**Selected excerpt:**
== Segment start ==

Myth: "No pain, no gain."
The old ‘exercise as punishment’ philosophy, that it has to hurt to do you good, has just about disappeared from exercise lore, though for some people, puffing, sweating or messing up their hairdo constitutes pain. So, does higher-intensity exercise have any advantages over lower-intensity?
In terms of basic health benefits, such as living a longer life free from disability caused by disease, just meeting the minimum requirements of National Physical Activity Guidelines for Australians will provide many health benefits. However, vigorous exercise can provide extra protection against heart disease. It can also help with overall fitness and calorie burning.
Exercise shouldn’t hurt, but exerting yourself a little can improve your fitness.
Myth: "Low-intensity exercise is better for fat burning."
The idea is that if you exercise at low intensity, around 50 to 60% of your maximum heart rate, you burn more fat than if you exercise at a higher heart rate, like the 70 to 85% recommended for improving fitness. That would be great news for walkers: as long as you’re walking fast enough that you can talk, but not sing, you’re getting more out of it than the red-faced, sweaty joggers who huff and puff past you.
Sadly, not entirely true. Yes, you burn more fat as a percentage of the total energy you burn when exercising at low intensity — it accounts for almost all the fuel your body uses. But you burn more actual fat per minute, and a lot more total calories, at higher intensities.

== Segment end ==

**Information:**
== Segment start ==

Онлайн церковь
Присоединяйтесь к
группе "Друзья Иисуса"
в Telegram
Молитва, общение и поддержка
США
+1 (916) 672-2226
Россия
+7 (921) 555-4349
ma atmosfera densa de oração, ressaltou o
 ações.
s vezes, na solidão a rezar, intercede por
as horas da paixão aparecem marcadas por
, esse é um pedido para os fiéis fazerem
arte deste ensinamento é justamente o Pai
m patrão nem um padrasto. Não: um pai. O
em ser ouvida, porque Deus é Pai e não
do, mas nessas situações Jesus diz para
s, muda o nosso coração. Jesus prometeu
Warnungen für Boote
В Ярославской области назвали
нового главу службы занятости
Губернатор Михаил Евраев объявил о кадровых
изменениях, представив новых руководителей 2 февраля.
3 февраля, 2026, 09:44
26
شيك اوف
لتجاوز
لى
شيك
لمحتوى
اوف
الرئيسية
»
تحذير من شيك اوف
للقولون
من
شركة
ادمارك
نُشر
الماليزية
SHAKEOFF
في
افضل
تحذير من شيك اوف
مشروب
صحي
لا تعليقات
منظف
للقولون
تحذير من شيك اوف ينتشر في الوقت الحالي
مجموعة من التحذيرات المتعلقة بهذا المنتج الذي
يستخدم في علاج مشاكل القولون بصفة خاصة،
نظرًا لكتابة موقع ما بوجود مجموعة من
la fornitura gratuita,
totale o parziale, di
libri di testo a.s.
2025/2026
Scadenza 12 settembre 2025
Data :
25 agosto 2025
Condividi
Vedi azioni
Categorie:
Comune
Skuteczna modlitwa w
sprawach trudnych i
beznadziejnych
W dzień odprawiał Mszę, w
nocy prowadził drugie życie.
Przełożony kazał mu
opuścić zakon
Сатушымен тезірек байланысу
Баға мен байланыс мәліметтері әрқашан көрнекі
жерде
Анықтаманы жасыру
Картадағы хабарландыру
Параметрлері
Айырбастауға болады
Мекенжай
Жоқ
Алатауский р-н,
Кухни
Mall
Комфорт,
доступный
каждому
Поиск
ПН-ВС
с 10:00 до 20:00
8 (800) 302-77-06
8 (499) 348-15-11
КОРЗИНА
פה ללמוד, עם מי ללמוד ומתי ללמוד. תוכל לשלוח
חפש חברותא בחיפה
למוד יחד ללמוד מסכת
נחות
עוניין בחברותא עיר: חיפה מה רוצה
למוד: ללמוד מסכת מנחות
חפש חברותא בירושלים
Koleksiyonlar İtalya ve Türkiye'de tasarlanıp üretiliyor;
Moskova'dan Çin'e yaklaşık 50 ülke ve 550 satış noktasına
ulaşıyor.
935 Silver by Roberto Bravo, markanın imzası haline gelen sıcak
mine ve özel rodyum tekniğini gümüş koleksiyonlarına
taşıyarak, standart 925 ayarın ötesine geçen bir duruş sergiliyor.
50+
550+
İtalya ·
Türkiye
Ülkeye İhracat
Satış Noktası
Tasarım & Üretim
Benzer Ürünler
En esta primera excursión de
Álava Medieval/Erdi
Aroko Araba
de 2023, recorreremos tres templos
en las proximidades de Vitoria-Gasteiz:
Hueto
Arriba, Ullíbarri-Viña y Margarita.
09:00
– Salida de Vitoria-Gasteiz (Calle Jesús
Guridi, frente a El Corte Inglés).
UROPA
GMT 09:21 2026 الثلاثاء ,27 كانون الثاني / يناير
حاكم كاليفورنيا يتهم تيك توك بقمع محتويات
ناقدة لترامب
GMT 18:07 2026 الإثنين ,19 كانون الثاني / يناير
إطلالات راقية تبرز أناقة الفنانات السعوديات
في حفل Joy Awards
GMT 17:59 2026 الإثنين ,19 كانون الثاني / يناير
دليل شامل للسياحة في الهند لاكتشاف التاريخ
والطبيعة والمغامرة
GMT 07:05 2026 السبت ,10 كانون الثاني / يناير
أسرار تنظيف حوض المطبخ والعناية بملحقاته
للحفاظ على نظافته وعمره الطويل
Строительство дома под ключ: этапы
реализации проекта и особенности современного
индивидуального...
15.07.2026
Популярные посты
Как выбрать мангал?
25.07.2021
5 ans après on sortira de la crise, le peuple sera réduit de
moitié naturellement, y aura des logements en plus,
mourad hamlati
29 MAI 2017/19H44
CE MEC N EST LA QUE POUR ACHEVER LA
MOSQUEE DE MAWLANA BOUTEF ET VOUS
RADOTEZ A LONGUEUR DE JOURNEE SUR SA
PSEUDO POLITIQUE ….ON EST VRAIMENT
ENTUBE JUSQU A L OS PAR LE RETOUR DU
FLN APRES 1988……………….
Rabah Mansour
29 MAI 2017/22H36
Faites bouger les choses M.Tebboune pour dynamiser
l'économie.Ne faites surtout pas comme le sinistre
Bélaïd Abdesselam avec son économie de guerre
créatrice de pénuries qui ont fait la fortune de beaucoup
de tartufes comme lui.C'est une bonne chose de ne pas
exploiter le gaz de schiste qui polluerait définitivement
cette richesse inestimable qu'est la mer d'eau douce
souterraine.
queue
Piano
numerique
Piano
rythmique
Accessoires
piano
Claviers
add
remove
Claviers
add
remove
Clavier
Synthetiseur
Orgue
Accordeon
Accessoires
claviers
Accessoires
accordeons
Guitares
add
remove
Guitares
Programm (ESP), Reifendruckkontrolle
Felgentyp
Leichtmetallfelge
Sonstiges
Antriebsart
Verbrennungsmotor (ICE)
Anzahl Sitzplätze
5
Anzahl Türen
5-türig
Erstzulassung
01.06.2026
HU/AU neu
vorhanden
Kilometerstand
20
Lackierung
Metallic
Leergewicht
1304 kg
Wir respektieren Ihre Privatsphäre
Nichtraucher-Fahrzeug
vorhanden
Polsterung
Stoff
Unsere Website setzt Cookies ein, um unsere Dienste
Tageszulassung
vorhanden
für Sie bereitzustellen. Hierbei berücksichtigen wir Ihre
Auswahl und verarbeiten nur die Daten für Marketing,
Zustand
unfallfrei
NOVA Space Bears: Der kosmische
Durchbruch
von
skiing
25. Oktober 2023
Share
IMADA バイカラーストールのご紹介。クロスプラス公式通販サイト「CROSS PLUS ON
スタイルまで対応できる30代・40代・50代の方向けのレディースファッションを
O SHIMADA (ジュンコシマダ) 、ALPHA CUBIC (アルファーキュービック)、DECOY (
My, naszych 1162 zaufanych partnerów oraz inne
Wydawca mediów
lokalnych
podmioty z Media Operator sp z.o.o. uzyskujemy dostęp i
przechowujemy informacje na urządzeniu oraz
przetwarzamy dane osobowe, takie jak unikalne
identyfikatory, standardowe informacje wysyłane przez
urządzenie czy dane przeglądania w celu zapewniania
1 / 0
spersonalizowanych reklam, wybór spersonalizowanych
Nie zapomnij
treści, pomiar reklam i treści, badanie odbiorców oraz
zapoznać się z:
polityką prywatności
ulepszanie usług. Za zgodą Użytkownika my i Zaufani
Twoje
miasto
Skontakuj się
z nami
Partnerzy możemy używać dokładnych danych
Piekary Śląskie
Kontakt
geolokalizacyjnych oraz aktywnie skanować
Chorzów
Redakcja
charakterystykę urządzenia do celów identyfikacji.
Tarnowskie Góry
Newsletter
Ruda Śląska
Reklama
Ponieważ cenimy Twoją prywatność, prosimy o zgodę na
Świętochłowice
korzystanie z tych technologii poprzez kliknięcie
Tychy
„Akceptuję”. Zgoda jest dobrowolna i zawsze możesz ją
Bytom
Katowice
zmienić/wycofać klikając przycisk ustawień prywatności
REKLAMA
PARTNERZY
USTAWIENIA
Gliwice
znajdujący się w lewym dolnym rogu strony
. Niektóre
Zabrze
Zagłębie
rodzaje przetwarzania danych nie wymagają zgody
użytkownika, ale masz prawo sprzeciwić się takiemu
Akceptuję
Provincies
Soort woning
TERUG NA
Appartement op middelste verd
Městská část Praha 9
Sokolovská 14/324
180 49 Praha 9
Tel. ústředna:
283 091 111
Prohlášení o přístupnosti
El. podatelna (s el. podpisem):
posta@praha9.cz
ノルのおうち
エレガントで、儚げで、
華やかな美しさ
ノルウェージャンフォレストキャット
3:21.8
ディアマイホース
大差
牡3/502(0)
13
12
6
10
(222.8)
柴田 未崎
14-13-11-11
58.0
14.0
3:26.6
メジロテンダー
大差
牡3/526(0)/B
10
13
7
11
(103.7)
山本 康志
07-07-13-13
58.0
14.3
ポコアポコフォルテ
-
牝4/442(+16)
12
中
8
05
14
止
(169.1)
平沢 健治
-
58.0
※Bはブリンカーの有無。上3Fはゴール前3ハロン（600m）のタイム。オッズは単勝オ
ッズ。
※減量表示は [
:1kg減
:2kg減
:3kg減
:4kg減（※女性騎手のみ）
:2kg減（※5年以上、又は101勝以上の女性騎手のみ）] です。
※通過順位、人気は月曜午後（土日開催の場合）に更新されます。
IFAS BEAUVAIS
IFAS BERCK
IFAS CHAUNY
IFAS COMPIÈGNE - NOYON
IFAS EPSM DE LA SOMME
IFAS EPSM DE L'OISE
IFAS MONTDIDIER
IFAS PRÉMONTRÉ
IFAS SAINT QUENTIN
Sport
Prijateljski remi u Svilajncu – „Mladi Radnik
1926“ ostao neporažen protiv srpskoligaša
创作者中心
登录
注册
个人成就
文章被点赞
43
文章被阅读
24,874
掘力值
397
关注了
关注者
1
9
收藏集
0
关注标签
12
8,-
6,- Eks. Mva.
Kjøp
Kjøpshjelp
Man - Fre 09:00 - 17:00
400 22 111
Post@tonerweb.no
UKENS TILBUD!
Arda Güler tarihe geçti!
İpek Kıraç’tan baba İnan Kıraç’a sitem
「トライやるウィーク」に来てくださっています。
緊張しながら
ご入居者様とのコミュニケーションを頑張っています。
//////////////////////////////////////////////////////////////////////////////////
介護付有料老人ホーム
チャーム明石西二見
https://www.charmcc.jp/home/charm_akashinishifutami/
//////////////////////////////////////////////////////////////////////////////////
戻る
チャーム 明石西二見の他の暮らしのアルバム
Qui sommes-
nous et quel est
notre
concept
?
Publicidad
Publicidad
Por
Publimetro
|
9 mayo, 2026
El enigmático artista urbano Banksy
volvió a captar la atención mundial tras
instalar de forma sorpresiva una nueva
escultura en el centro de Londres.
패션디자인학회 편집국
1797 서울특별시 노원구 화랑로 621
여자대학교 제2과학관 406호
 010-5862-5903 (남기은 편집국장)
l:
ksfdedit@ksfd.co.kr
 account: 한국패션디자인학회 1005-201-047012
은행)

== Segment end ==

**Problem to solve:**
Pick up the text on exercise myths after its last sentence and continue it.

**Exercise result:**
The advantage of low-intensity exercise, especially for people who aren’t terribly fit, is that it’s less tiring and puts less strain on the body, so you can exercise for a longer period of time. In the end, it’s the total calories burnt that count — so for maximum weight loss you can either get puffing or just keep going for longer.
Low-intensity exercise is great for beginners, while exercising at higher intensities helps you get fitter and burn more total energy in a given amount of time.
Myth: "You should stretch before exercising."
While it’s important to warm up before exercise, especially if you’ve just got out of bed or are about to undertake strenuous exercise, there’s no good evidence that ‘stretching’ does much good.
By stretching, they mean doing static stretches to pull at particular muscle and ligament groups, like hamstrings, calf muscles, Achilles tendons and so on. Warming up, on the other hand, is doing the basic moves of whatever it is you’re about to do (running, swimming, cycling, playing soccer) at a low intensity. Proponents of stretching say it prevents injuries and muscle soreness and improve performance. However, reviews of many studies have found there’s no beneficial effect on reducing the chances of injury and soreness, and there are contradictory findings on performance — some find it helps, some find it hinders, some find no effect.
Stretching is still useful, to help maintain or increase flexibility, and can improve performance in the long term, so do it another time — while you’re watching TV, say.
Stretching before exercise doesn’t appear to help reduce muscle soreness or risk of injury.